→ **Source passage**:
So it was that on the night of June 30 the Ivanhoe resolutely steamed west in the Swash Channel, a 12-foot-deep trench that ran along Fort Morgan Peninsula to the Bay. Blockade runners favored this route since the Confederates could cover it with field pieces and, closer to Mobile Point, Fort Morgan’s big guns. Standing on the vibrating deck with his eyes straining into the darkness, Henry Gorst, the Ivanhoe’s captain, fretted about the engine noise and the phosphorescence churned by his big paddle wheels. If his ship could just avoid detection, Mobile Bay, and safety, was only two miles distant.

→ **Extracted information**:
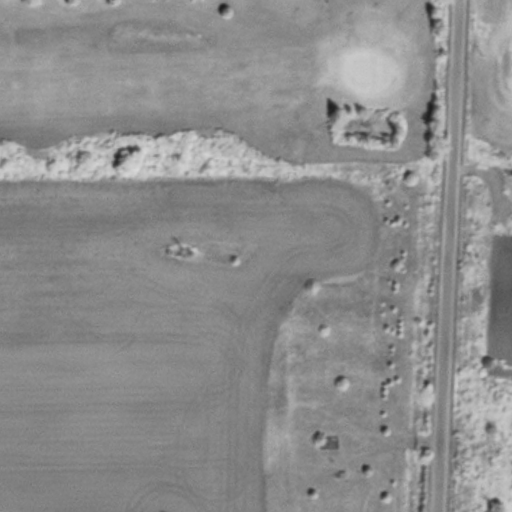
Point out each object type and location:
park: (254, 85)
road: (444, 256)
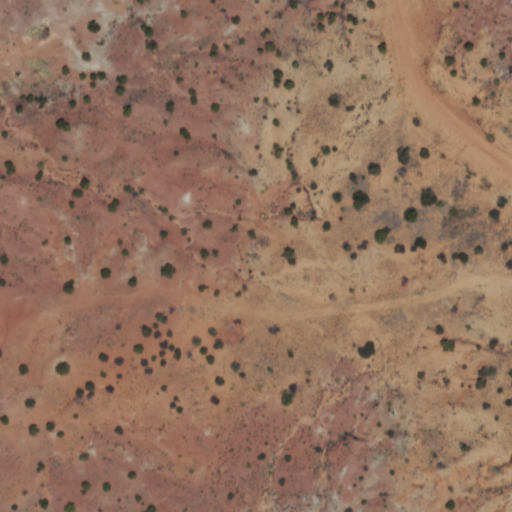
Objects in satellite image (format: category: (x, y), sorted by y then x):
road: (428, 100)
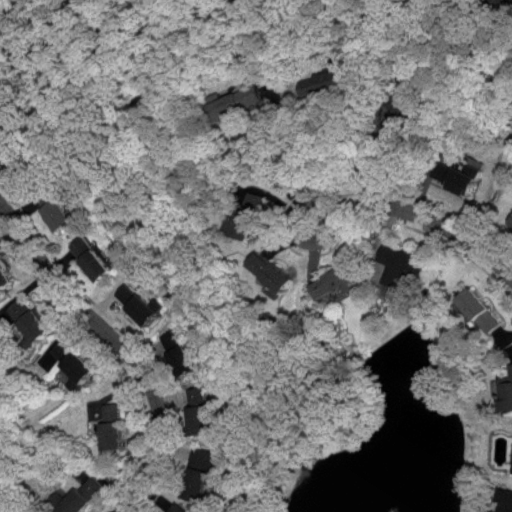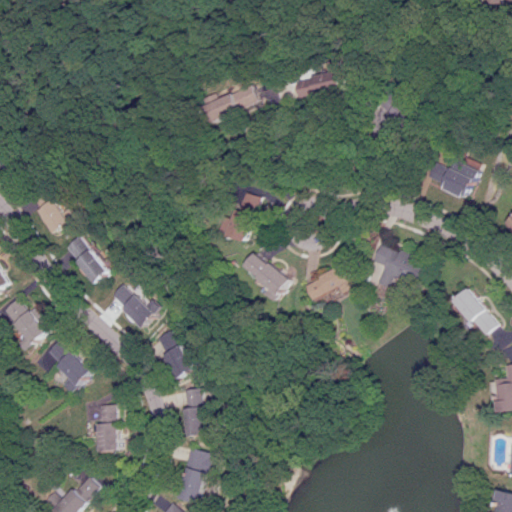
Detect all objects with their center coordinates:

→ **Challenge 1**: List every number in the blockade-runner passage, whether written in digits or spelled out, along with what it measures.
→ **Challenge 2**: Please repeat the blockade-runner passage word for word, starting at "So it was that" and ending at "two miles distant.".

→ **Full solution 1**:
- 30: the date, June 30
- 12: the depth of the Swash Channel, 12 feet
- two: the distance to Mobile Bay, two miles

→ **Full solution 2**:
So it was that on the night of June 30 the Ivanhoe resolutely steamed west in the Swash Channel, a 12-foot-deep trench that ran along Fort Morgan Peninsula to the Bay. Blockade runners favored this route since the Confederates could cover it with field pieces and, closer to Mobile Point, Fort Morgan’s big guns. Standing on the vibrating deck with his eyes straining into the darkness, Henry Gorst, the Ivanhoe’s captain, fretted about the engine noise and the phosphorescence churned by his big paddle wheels. If his ship could just avoid detection, Mobile Bay, and safety, was only two miles distant.